Yalnız bir şey değişmezdi. Günün anlam ve önemini belirten konuşma. Bu konuşma her yıl aynı içerikte, aynı cümlelerle ve aynı hamasette okunurdu. Eğitim öğretim hayatı boyunca her yıl birkaç defa dinlediğimiz, bildik/bilmemiz gereken bir tarih ve tarif. Bu yılki 29 Ekim Cumhuriyet Bayramı kutlamalarına katılmak için vilayet binasına doğru yürürken bunları düşündüm. Sordum kendi kendime de; peki sen olsan nasıl bir konuşma yaparsın? diye. Cumhuriyetin anlamının yanı sıra mutlaka maddi kazanımlarından da bahsederdim. Nüfus, milli gelir, kişi başına düsen milli gelir, ithalat, ihracat, imalat, üniversite, öğrenci, karayolu, demiryolu uzayıp giderdi.
Sayın Valim Abdülkadir Demir böylesi bir konuşma yaptı. Bize geçen Cumhuriyet Bayramı’ndan bu tarafa Denizli’de nelerin değiştiğini, bir dahaki bayrama kadar nelerin değişeceğini anlattı. Sayın Valim benim düşüncemden farklı olarak yerel olmayı tercih etmişti ki, bu da güzel oldu. Bazıları bu konuşmayı yadırgadı. İcraatın içinden konuşması gibi gördü. Ancak dediğim gibi ben bu görüşlere katılmıyorum. İnsanımızın her yıl tekrarlanan şablon konuşmalardan sıkıldığını düşünüyorum. Yine de eleştirilerle birlikte değerlendirildiğinde aşağıdaki bilgilerle desteklenebilirdi.

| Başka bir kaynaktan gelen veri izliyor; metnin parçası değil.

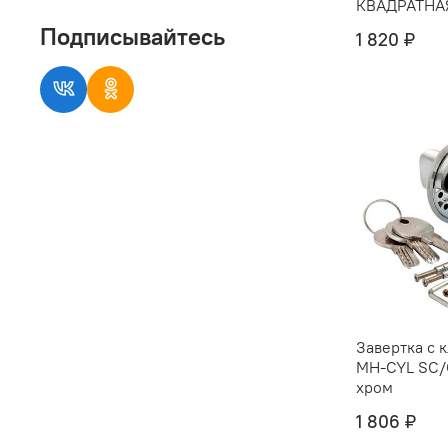
КВАДРАТНА
Подписывайтесь
1 820 ₽
Завертка с 
MH-CYL SC/
хром
1 806 ₽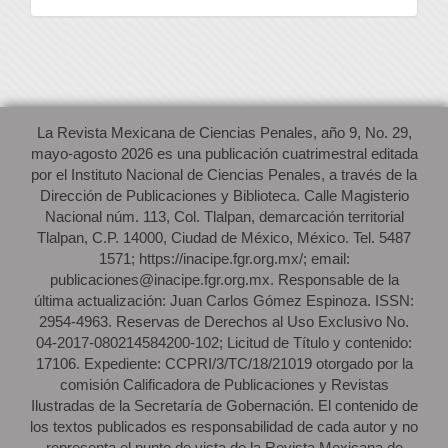
La Revista Mexicana de Ciencias Penales, año 9, No. 29,
mayo-agosto 2026 es una publicación cuatrimestral editada
por el Instituto Nacional de Ciencias Penales, a través de la
Dirección de Publicaciones y Biblioteca. Calle Magisterio
Nacional núm. 113, Col. Tlalpan, demarcación territorial
Tlalpan, C.P. 14000, Ciudad de México, México. Tel. 5487
1571; https://inacipe.fgr.org.mx/; email:
publicaciones@inacipe.fgr.org.mx. Responsable de la
última actualización: Juan Carlos Gómez Espinoza. ISSN:
2954-4963. Reservas de Derechos al Uso Exclusivo No.
04-2017-080214584200-102; Licitud de Título y contenido:
17106. Expediente: CCPRI/3/TC/18/21019 otorgado por la
comisión Calificadora de Publicaciones y Revistas
Ilustradas de la Secretaría de Gobernación. El contenido de
los textos publicados es responsabilidad de cada autor y no
representa el punto de vista de la Revista Mexicana de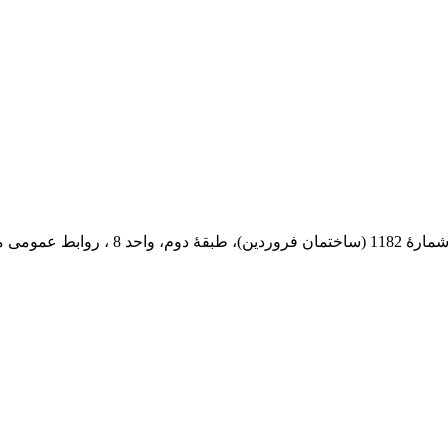
 پستی: 569-13185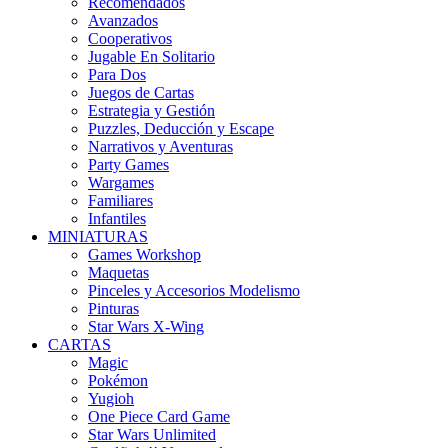
Recomendados
Avanzados
Cooperativos
Jugable En Solitario
Para Dos
Juegos de Cartas
Estrategia y Gestión
Puzzles, Deducción y Escape
Narrativos y Aventuras
Party Games
Wargames
Familiares
Infantiles
MINIATURAS
Games Workshop
Maquetas
Pinceles y Accesorios Modelismo
Pinturas
Star Wars X-Wing
CARTAS
Magic
Pokémon
Yugioh
One Piece Card Game
Star Wars Unlimited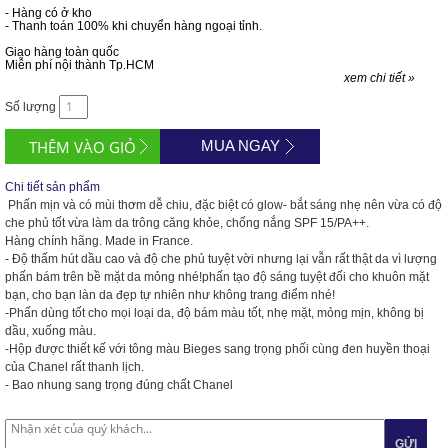
- Hàng có ở kho
- Thanh toán 100% khi chuyển hàng ngoại tỉnh.
Giao hàng toàn quốc
Miễn phí nội thành Tp.HCM
xem chi tiết »
Số lượng
MUA NGAY
Chi tiết sản phẩm
Phấn mịn và có mùi thơm dễ chiu, đặc biệt có glow- bắt sáng nhẹ nên vừa có độ
che phủ tốt vừa làm da trông căng khỏe, chống nắng SPF 15/PA++.
Hàng chính hãng. Made in France.
- Độ thấm hút dầu cao và độ che phủ tuyệt vời nhưng lại vẫn rất thật da vì lượng
phấn bám trên bề mặt da mỏng nhé!phấn tạo độ sáng tuyệt đối cho khuôn mặt
bạn, cho bạn làn da đẹp tự nhiên như không trang điểm nhé!
-Phấn dùng tốt cho mọi loại da, độ bám màu tốt, nhẹ mặt, mỏng mịn, không bị
dầu, xuống màu.
-Hộp được thiết kế với tông màu Bieges sang trọng phối cùng đen huyền thoại
của Chanel rất thanh lịch.
- Bao nhung sang trọng đúng chất Chanel
GỬI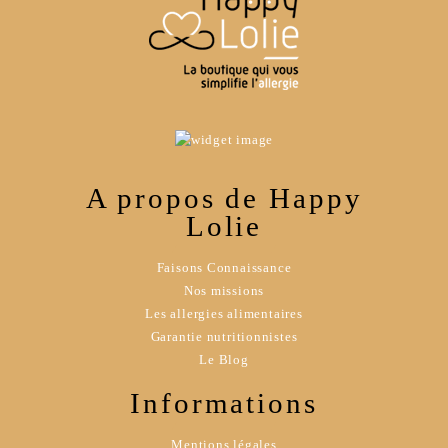
A propos de Happy
Lolie
Faisons Connaissance
Nos missions
Les allergies alimentaires
Garantie nutritionnistes
Le Blog
Informations
Mentions légales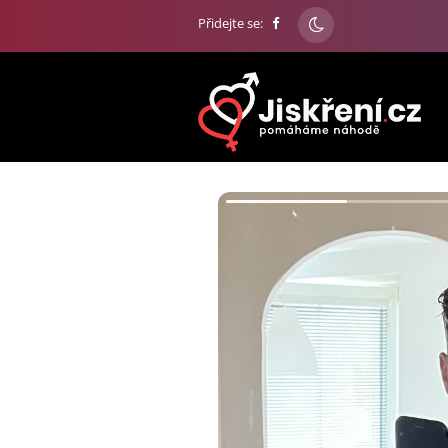
Přidejte se: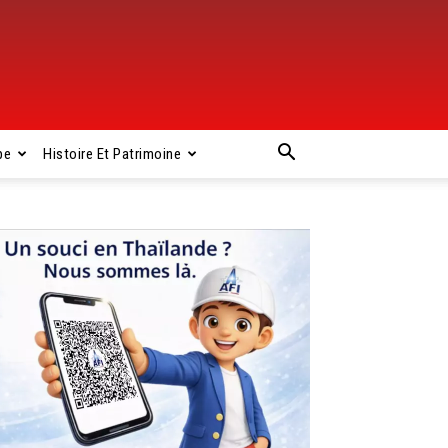
pe
Histoire Et Patrimoine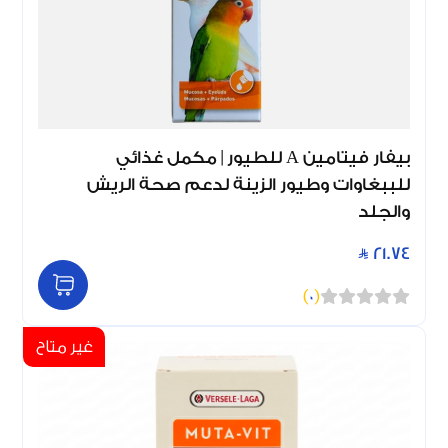
بيفار فيتامين A للطيور | مكمل غذائي
للببغاوات وطيور الزينة لدعم صحة الريش
والجلد
21.74
)
0
(
غير متاح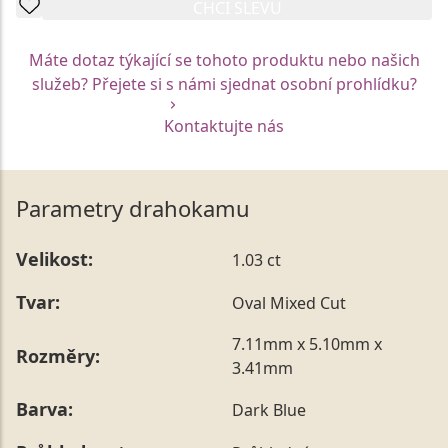
CHCI SLEVU
Máte dotaz týkající se tohoto produktu nebo našich
služeb? Přejete si s námi sjednat osobní prohlídku?
Kontaktujte nás
Parametry drahokamu
Velikost:
1.03 ct
Tvar:
Oval Mixed Cut
7.11mm x 5.10mm x
Rozměry:
3.41mm
Barva:
Dark Blue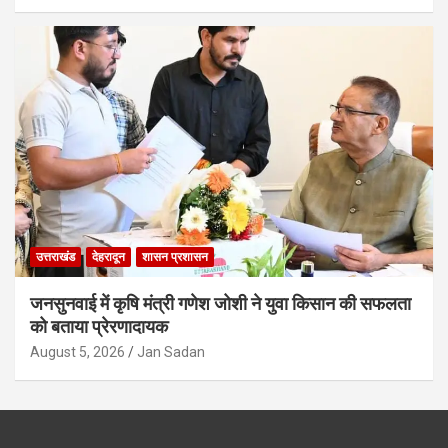
उत्तराखंड
देहरादून
शासन प्रशासन
जनसुनवाई में कृषि मंत्री गणेश जोशी ने युवा किसान की सफलता
को बताया प्रेरणादायक
August 5, 2026
Jan Sadan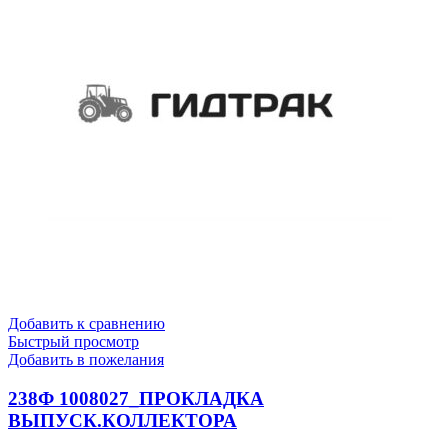
Добавить к сравнению
Быстрый просмотр
Добавить в пожелания
238Ф 1008027_ПРОКЛАДКА
ВЫПУСК.КОЛЛЕКТОРА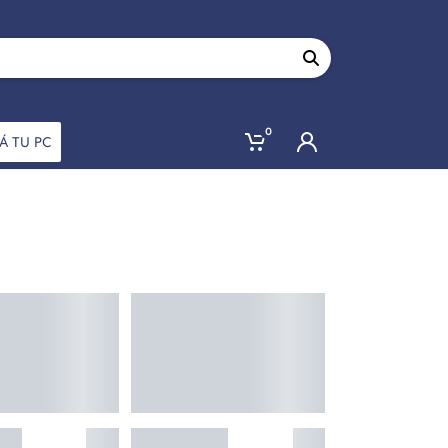
0
Á TU PC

Biz cumhuriyeti ilan ettiğimizde dünyada kaç cumhuriyet vardı; demokrasiye geçtiğimizde kaç demokrat ülke vardı; kadınlara seçme ve seçilme hakkı verdiğimizde kaç ülkede bu hak vardı; bugün neredeyiz. Yalnız bu konulara girdin mi, biri de çıkıp Kore örneğini veriyor. Ama bunun adı bayram, ve biz, bir günlükte olsa bardağın dolu tarafına bakmak durumundayız. Bardağın boş tarafını doldurmak ise yine bizim görevimiz. Ne kadar erken doldurursak dolu dolu bir cumhuriyeti o kadar çabuk kutlarız.
Programda Atatürk’ün onuncu yıl nutku kendi sesinden verildi. Kim olursa olsun, herhangi bir faninin kutsanmasını doğru bulmadığım halde, Atatürk’ün konuşması birçok kişiyi olduğu gibi beni de duygulandırdı ve gözlerim buğulandı. Çünkü biz Atatürk’ün şahsında Türk milletinin verdiği ölüm kalım savaşını, cumhuriyeti, sonrasında verilen çağdaşlaşma gayretlerini görüyoruz. Tıpkı Sultan Alparslan’da Anadolu’yu; Fatih Sultan Mehmet’te İstanbul’u; Selimiye’de Osmanlı’yı; Ankara’da Cumhuriyet’i gördüğümüz gibi.
Dağlardan taşlardan sökülen “Ne Mutlu Türküm Diyene” sözünün dillere yasak olmadığını tören boyunca resmi ağızlardan tekrar ve tekrar duymak da bizleri fazlası ile mutlu etti.
Başladığımızla bitirelim. Bugün tank yürütmüyoruz, ama tank yapabiliyoruz, hangisini tercih ederdiniz.